Do not rebuke an older man harshly, but exhort him as if he were your father. Treat younger men as brothers, older women as mothers, and younger women as sisters, with absolute purity.1 Timothy 5:1-2
Hidden in that verse is another one of those profound psychological insights so frequently found in Scripture, which says that the way you treat people depends on how you see them. In the world, almost everyone falls into the category of a rival who is trying to beat the competition or a friend who can be used to get ahead. As Christians, however, we are to have a very different view of other people. Paul tells this young pastor to look at older men as he would look at his own father: to view them as men with some degree of experience, men who have survived crises in their lives, men who have developed a certain degree of understanding and wisdom.

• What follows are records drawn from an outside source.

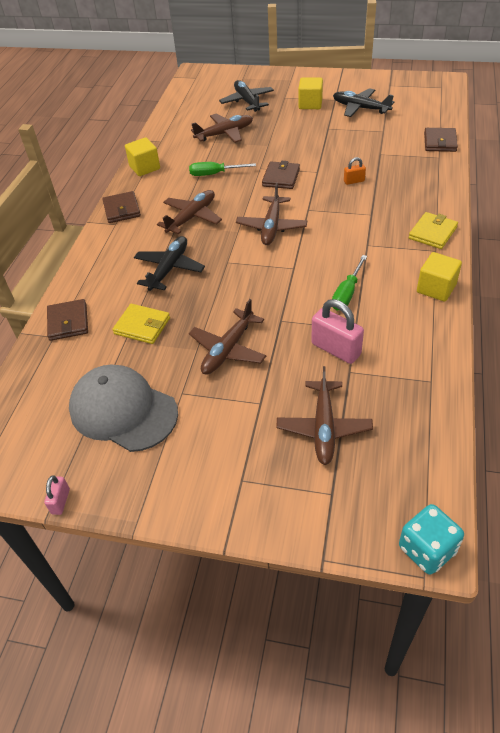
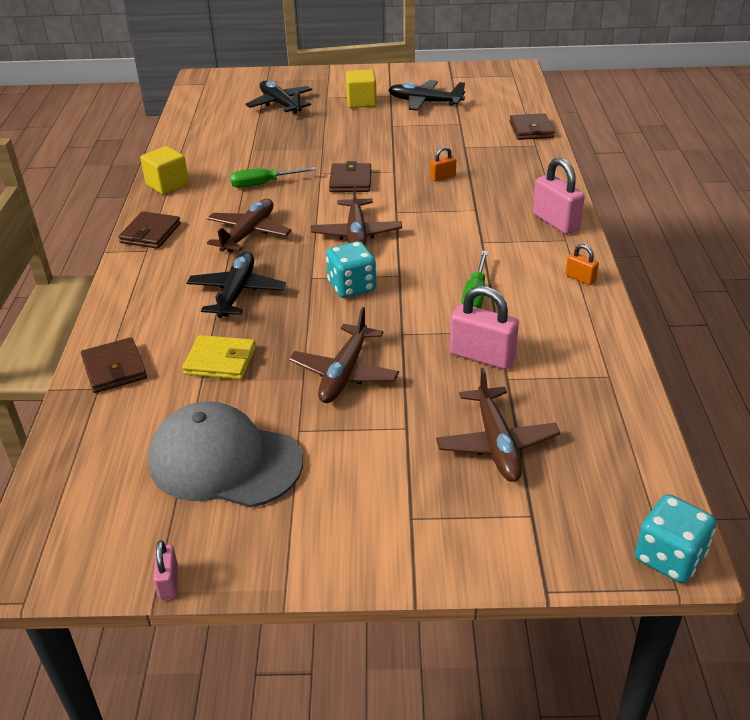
camera: 15 degrees left, 10 degrees down
brown wallet [102,191,141,223] -> brown wallet turned 45 degrees clockwise [118,211,181,249]
brown plane [191,114,253,143] -> none
yellow wallet [409,212,458,249] -> pink padlock [533,157,585,234]
yellow cube [417,252,462,302] -> orange padlock [565,244,599,285]
none -> turquoise dice [326,241,376,298]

Further, Paul tells Timothy to view young men as though they were his brothers. Again, this reminds Timothy that there is a family relationship involved. Young men are not his rivals, his enemies; they are his brothers. A brotherly relationship implies openness and honesty with one another with respect and concern for each other. When a young man sees other young men as brothers, he will treat them as such.
Paul tells Timothy to treat the older women as mothers. I remember various older women who were like mothers to me when I was a young man. As a result, I learned to treat them with great respect for the wisdom and love they manifested to me.
Paul then tells Timothy that a young pastor should treat younger women as sisters--with love, with interest and concern, but certainly without any attempts at sexual involvement. That is why Paul adds the words,
with absolute purity. A young pastor is to be pure in his intentions, his attitudes, and his dealings with the younger women in a congregation. There would be nothing wrong with Timothy's developing a romantic relationship that might eventually lead to marriage with a young woman in the congregation, but Paul is simply reminding him that the normal relationship of a young pastor to young women is that of a brother who is helping them, seeking to understand them.
Thank You, Lord, that when You called me You placed me in a family. Teach me to view others around me as fathers, mothers, sisters, and brothers in Christ.
Healthy relationships mandate mutual respect. Are we diligent to see others as persons for whom Christ died? Do we respect God's prerogative in everyone's life?